> What to do:
#1 Reproduce the Pune building permit article starting at "Pune, March 2026" and ending at "parcels are involved.", substituting "development rights" for "TDR".
#2 Condense the paragraph of the Pune building permit article that opens "Land acquisition for road widening has been", keeping its main facts.
#3 Continue the Pune building permit article from the point where it stops.

> Quoted passage:
━━━━━━━━

Pune, March 2026 – The Pune Municipal Corporation has introduced a new building permit framework that formally links construction approvals to the voluntary surrender of land required for road widening under the city’s Development Plan. Under the new mechanism, property owners whose land falls within the reserved road widening zone must hand over the required strip before the PMC processes their building permission application. In exchange, owners receive Transferable Development Rights proportional to the surrendered area allowing them to build at higher FSI elsewhere or sell the TDR to other developers needing additional floor space. PMC has earmarked around ₹400 crore for land acquisition required for road development, with compensation to landowners provided through a mix of TDR and direct cash payments, especially in cases where smaller land parcels are involved.

Resolving Pune’s Long-Standing Land Acquisition Bottleneck

Land acquisition for road widening has been one of the most persistent delays in Pune’s infrastructure execution history. The Katraj–Kondhwa road widening sanctioned in 2018, required ₹470 crore in land acquisition funding that only reached the District Collector’s treasury in 2025 after years of stagnation. The land acquisition process for the long-pending Katraj–Kondhwa Road project will be completed within the next 15 days, paving the way for faster execution. The administration has set a target of upgrading 1,500 km of roads by 2026, with clearly defined timelines and accountability.

━━━━━━━━

> Data for review:

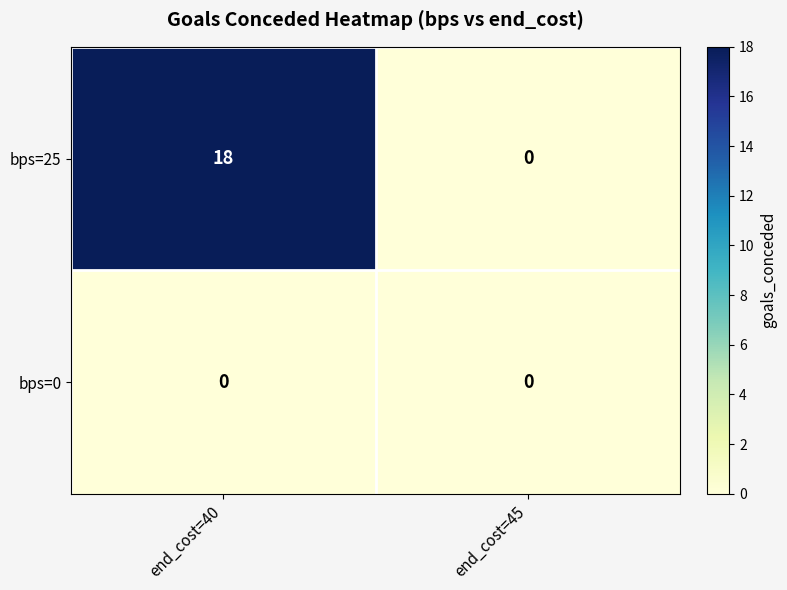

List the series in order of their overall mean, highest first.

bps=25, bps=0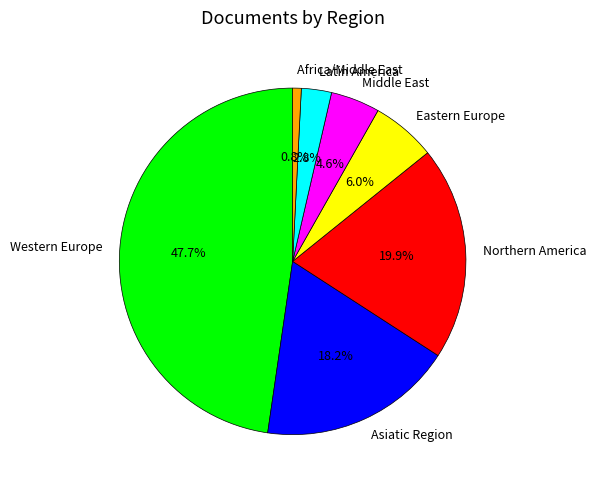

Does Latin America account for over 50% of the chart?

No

━━━━━━━━

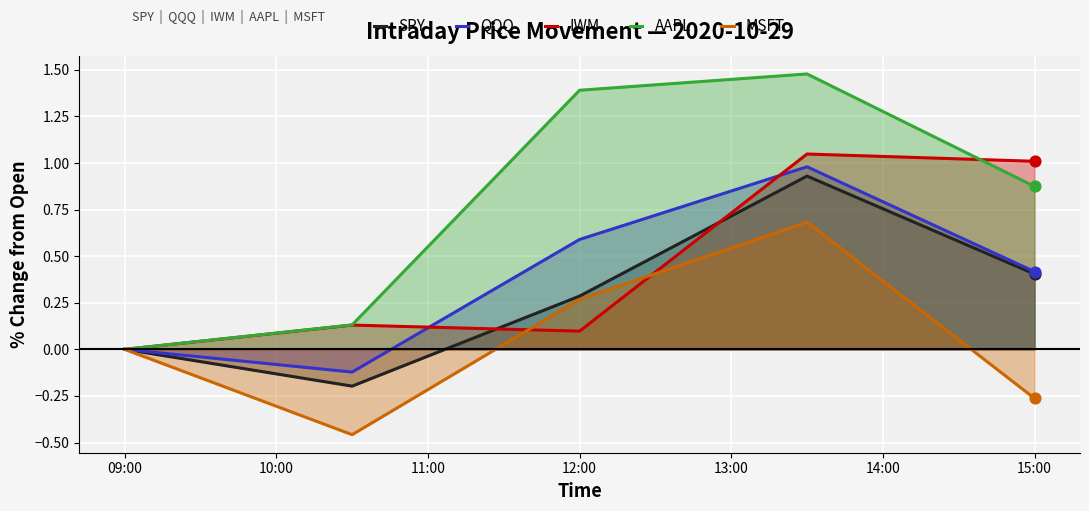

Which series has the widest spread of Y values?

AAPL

━━━━━━━━

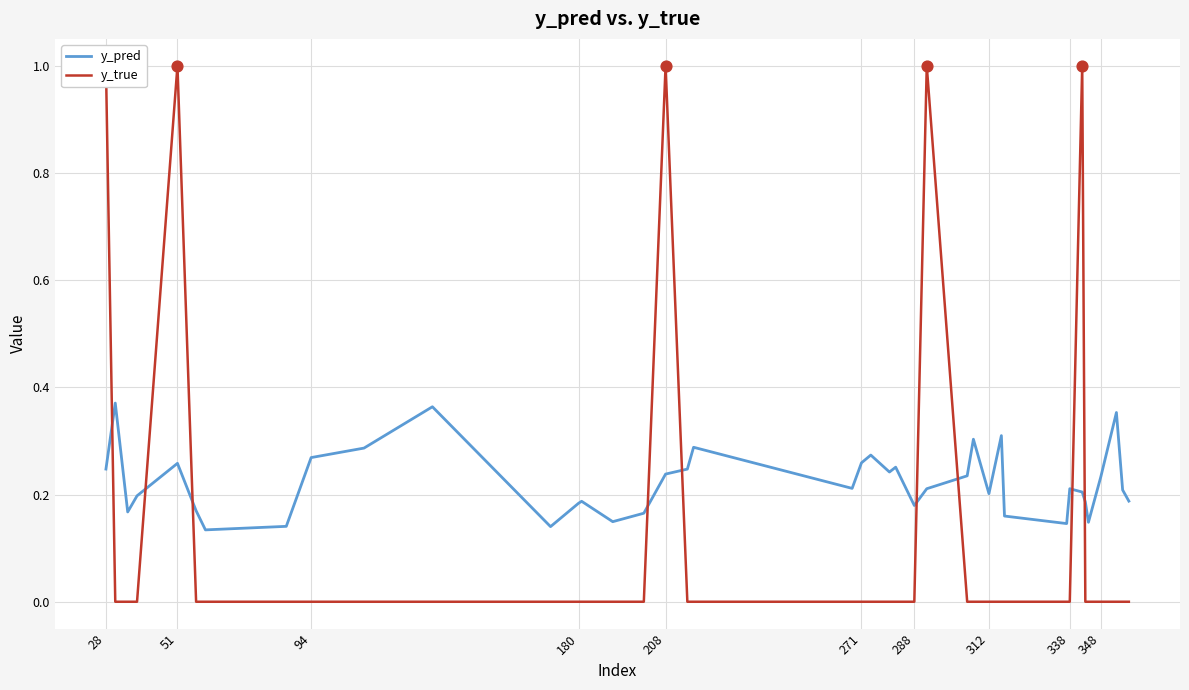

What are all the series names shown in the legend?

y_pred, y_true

━━━━━━━━

> Answers to this exercise:
#1
Pune, March 2026 – The Pune Municipal Corporation has introduced a new building permit framework that formally links construction approvals to the voluntary surrender of land required for road widening under the city’s Development Plan. Under the new mechanism, property owners whose land falls within the reserved road widening zone must hand over the required strip before the PMC processes their building permission application. In exchange, owners receive Transferable Development Rights proportional to the surrendered area allowing them to build at higher FSI elsewhere or sell the development rights to other developers needing additional floor space. PMC has earmarked around ₹400 crore for land acquisition required for road development, with compensation to landowners provided through a mix of development rights and direct cash payments, especially in cases where smaller land parcels are involved.

#2 Land acquisition has long been one of the most persistent causes of delay in Pune's road infrastructure work. The Katraj–Kondhwa road widening was sanctioned in 2018 and needed ₹470 crore for land acquisition. That money reached the District Collector's treasury only in 2025, after years of stagnation. Land acquisition for the project is set to be completed within the next 15 days, which will allow faster execution. The administration aims to upgrade 1,500 km of roads by 2026, with clearly defined timelines and accountability.

#3
PMC has proposed ₹1,505 crore for road development, including new roads, missing links, flyovers, and grade separators across the city and newly merged villages. The civic body plans to develop 65 km of new roads and complete pending road works, including land acquisition, footpaths, and levelling of utility chamber covers. The building permit linkage directly addresses a systemic failure: road widening reservations on Development Plan maps have historically remained on paper for decades because the PMC had no mechanism to compel voluntary land surrender from individual property owners.

TDR as the Exchange Currency

Transferable Development Rights give landowners whose plots are partially acquired for roads a financial mechanism to recover their lost buildable area. The surrendered strip which under normal circumstances could not be built upon, is exchanged for TDR certificates that allow additional construction on the remaining land or can be monetised by sale to developers requiring extra FSI. This creates a market-linked compensation mechanism that avoids the years-long delays of court-based land acquisition proceedings.